◆ Belge alıntısı:
CHP'li Yücel: Yapıcıoğlu bu hadsiz açıklamaları Erdoğan'ın bilgisi olmadan yapamaz

CHP Sözcüsü Deniz Yücel “HÜDA PAR Genel Başkanı'nın yaptığı hadsiz, küstahça, meydan okuyan açıklamalarına en üst perdeden tepkiler geldi. Erdoğan açıklama yapmaya mecbur kaldı” dedi.

Abone ol

DUVAR - CHP Parti Sözcüsü Deniz Yücel, Cumhurbaşkanı Erdoğan’ın Anayasa'nın ilk 4 maddesiyle ilgili, “Cumhur İttifakı'nın böyle bir sıkıntısı yoktur" açıklamalarına ilişkin; "14 Mayıs seçimlerinde TBMM'ye taşıdıkları Gaffar Okan'ın katillerinin avukatlığını yapan, 2014 yılında Hizbullah'ın sözcülüğünü yaparak ‘Hizbullah canlı ve silahlıdır’ diye demeç veren HÜDA PAR Genel Başkanı'nın yaptığı hadsiz, küstahça, meydan okuyan açıklamalarına toplumun geniş bir kesiminden en üst perdeden, en sert şekilde tepkiler geldi. Bu tepkiler geldikten sonra Sayın Erdoğan, böyle bir açıklama yapma yoluna gitti. Meclis’e kendi taşıdıkları üç beş oy uğruna ittifak yaptıkları bu hadsiz açıklamaları, AKP'nin ve onların bilgisi olmadan yapmaları mümkün değil. En sert ve en ağır şekilde tepkiyi gördüler ve Sayın Erdoğan da böyle bir açıklama yapmaya mecbur kaldı” dedi.

CHP Parti Sözcüsü Deniz Yücel, MYK toplantısı devam ederken toplantının gündemine ilişkin basın açıklaması yaptı. Yücel’in açıklamaları şöyle:

'PARTİ PROGRAMIMIZ ÜLKEMİZİ NASIL REFAHA ÇIKARACAĞIMIZIN YOL HARİTASI OLACAKTIR'

MYK toplantımız halen devam ediyor. Bugünkü toplantımızda, az sonra değineceğim ülke gündemine ilişkin başlıkların dışında, parti programımızın hazırlıklarıyla ilgili de görüşmeler yaptık. Parti programımız, iktidara geldiğimizde 22 yıllık tahribatın ülkeyi sürüklediği karanlık tablodan ülkemizi nasıl refaha çıkaracağımızın yol haritası olacaktır. Bu nedenle üzerinde titizlikle çalışıyoruz. Parti programımız sadece CHP üyeleri için değil, bütün Türkiye için büyük bir önem taşıyor. Çünkü bugün, parti programını hazırlayan kadrolar, yarın hükümet programını hazırlayacaklar. Hükümet programını hazırlayacağımız günlerin ilk adımlarını atmanın bilinciyle büyük gururla çalışmalarımızı sürdürüyoruz.

◆ Veri satırları:
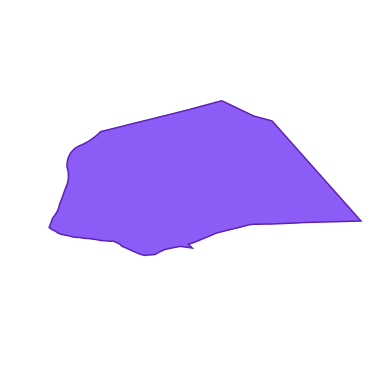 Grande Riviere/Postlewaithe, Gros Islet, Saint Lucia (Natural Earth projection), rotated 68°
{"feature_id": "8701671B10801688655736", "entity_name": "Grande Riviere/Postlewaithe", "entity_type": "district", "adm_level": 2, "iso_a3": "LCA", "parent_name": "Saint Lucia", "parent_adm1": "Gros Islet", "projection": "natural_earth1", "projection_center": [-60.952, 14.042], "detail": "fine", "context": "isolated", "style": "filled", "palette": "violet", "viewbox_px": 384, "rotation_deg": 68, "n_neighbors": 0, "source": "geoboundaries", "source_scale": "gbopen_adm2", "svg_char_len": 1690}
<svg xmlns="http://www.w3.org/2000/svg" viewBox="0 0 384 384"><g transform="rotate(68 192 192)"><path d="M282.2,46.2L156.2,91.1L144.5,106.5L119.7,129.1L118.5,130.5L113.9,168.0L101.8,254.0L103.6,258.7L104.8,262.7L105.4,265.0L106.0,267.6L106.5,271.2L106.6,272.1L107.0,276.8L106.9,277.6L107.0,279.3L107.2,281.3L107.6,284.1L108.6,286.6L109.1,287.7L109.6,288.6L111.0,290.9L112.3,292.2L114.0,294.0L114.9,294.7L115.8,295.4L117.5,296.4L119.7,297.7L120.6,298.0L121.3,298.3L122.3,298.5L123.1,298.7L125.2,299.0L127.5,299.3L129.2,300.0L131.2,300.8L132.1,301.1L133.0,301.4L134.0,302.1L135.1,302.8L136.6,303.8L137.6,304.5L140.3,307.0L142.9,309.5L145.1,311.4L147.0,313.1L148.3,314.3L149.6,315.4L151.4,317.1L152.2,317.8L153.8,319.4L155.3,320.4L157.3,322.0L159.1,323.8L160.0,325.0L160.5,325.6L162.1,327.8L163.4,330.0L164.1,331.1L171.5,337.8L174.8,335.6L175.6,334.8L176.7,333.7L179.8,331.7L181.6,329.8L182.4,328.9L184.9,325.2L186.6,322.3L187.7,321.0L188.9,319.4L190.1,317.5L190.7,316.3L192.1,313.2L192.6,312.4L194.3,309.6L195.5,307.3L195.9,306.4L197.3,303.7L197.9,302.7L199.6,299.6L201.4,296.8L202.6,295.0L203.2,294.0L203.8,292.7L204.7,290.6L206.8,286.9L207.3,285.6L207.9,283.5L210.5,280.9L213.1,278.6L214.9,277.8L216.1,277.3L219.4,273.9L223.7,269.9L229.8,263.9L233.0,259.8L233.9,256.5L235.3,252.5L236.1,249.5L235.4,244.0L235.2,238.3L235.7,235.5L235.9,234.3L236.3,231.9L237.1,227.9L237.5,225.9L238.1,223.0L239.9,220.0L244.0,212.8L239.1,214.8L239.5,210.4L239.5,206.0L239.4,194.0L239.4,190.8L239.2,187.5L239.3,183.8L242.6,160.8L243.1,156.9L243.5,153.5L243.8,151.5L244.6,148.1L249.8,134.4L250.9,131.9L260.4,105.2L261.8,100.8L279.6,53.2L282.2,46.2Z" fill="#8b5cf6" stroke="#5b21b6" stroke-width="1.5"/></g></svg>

◆ Görev gereksinimleri:
A - Yücel'in açıklamalarına dair haberde, Deniz Yücel'in basın açıklamasını hangi toplantı sürerken yaptığı belirtiliyor?
B - Yücel'in açıklamalarına dair habere göre şu ifadelerin her biri doğru mu? Her birine evet ya da hayır deyin ve haberden belirleyici sözleri aynen aktarın.
(i) Yücel'e göre parti programı yalnızca CHP üyeleri için önem taşır.
(ii) HÜDA PAR Genel Başkanı 2014 yılında "Hizbullah canlı ve silahlıdır" diye demeç vermiştir.
(iii) Yücel'e göre parti programını hazırlayan kadrolar ileride hükümet programını da hazırlayacaktır.
C - Yücel'in açıklamalarına dair haberin son cümlesinden sonra gelecek bölümü yazın.
Veri satırlarının bu çalışmayla hiçbir ilgisi yoktur.

◆ Alıştırma yanıtları:
A - MYK toplantısı devam ederken yaptı.

B -
(i) Hayır: "Parti programımız sadece CHP üyeleri için değil, bütün Türkiye için büyük bir önem taşıyor."
(ii) Evet: "2014 yılında Hizbullah'ın sözcülüğünü yaparak ‘Hizbullah canlı ve silahlıdır’ diye demeç veren"
(iii) Evet: "Çünkü bugün, parti programını hazırlayan kadrolar, yarın hükümet programını hazırlayacaklar."

C -
'BU SARAY ÜÇ EMEKLİNİN MAAŞINI BİR DAKİKADA HARCAYAN BİR KARA DELİK'

Büyük bir toplumsal bunalım yaşıyoruz. Ülke gündeminde sürekli toplumun ahlaki değerlerine ve vicdanına dokunan konular var. Bunun yanı sıra, artık kronikleşen ekonomik buhran işçisinden emeklisine, memurundan esnafına, çiftçisinden dar ve orta gelirlisine kadar herkesi çaresiz bırakmış durumda. Toplumda büyük bir mutsuzluk ve umutsuzluk hali mevcut.  

Bakın, Cumhurbaşkanlığı sarayının sadece ağustos ayında yaptığı harcama, 1 milyar 798 milyon 969 bin lira. Cumhurbaşkanlığının bir aylık harcaması, 900 bin öğrencinin KYK kredisine denk. Cumhurbaşkanlığı bir günde 58 milyon 31 bin lira, bir saatte 2 milyon 417 bin lira, bir dakikada 40 bin 299 lira harcadı. Bu saray üç emeklinin maaşını, bir dakikada harcayan bir kara delik. AKP iktidarı emeklilerle dalga geçmenin ötesinde, artık emeklilerden vazgeçmiş durumda. Emeklilerin aylık 12 bin 500 TL ile geçinmesini beklemek, emeklilere ‘siz yaşamayın’ demek.

'BİLAL'E ANLATIR GİBİ' CÜMLESİNİN ÖZNESİ OLAN BİR ADAM AHKAM KESEMEZ'

Bütün bunlar yetmiyormuş gibi, şimdi de oğul Bilal Erdoğan çıkmış, ekonomiyle ilgili akıl veriyor. Neymiş efendim, EYT felaketmiş. Neymiş efendim, kandırılmışmış. Neymiş efendim, siyasetin popülizme zorlamasıymış. Bana bak, Bilal Erdoğan, bu işler seni aşar. EYT dediğin şey emektir, alın teridir, hak ve hayat mücadelesidir. Sen, Cumhurbaşkanının oğlu olmak dışında hiçbir vasfı olmayan bir adamsın. Gemiciklerle anılan, paraları sıfırlamakla anılan, ‘Bilal’e anlatır gibi’ cümlesinin öznesi olan bir adam, binlerce emekçinin hak mücadelesiyle, alın teriyle ilgili ahkam kesemez. Sana bir şey söyleyeyim: Felaket nedir biliyor musun? Felaket olan EYT değil, felaket olan AKP iktidarının ta kendisidir. İnsanda birazcık utanma olur.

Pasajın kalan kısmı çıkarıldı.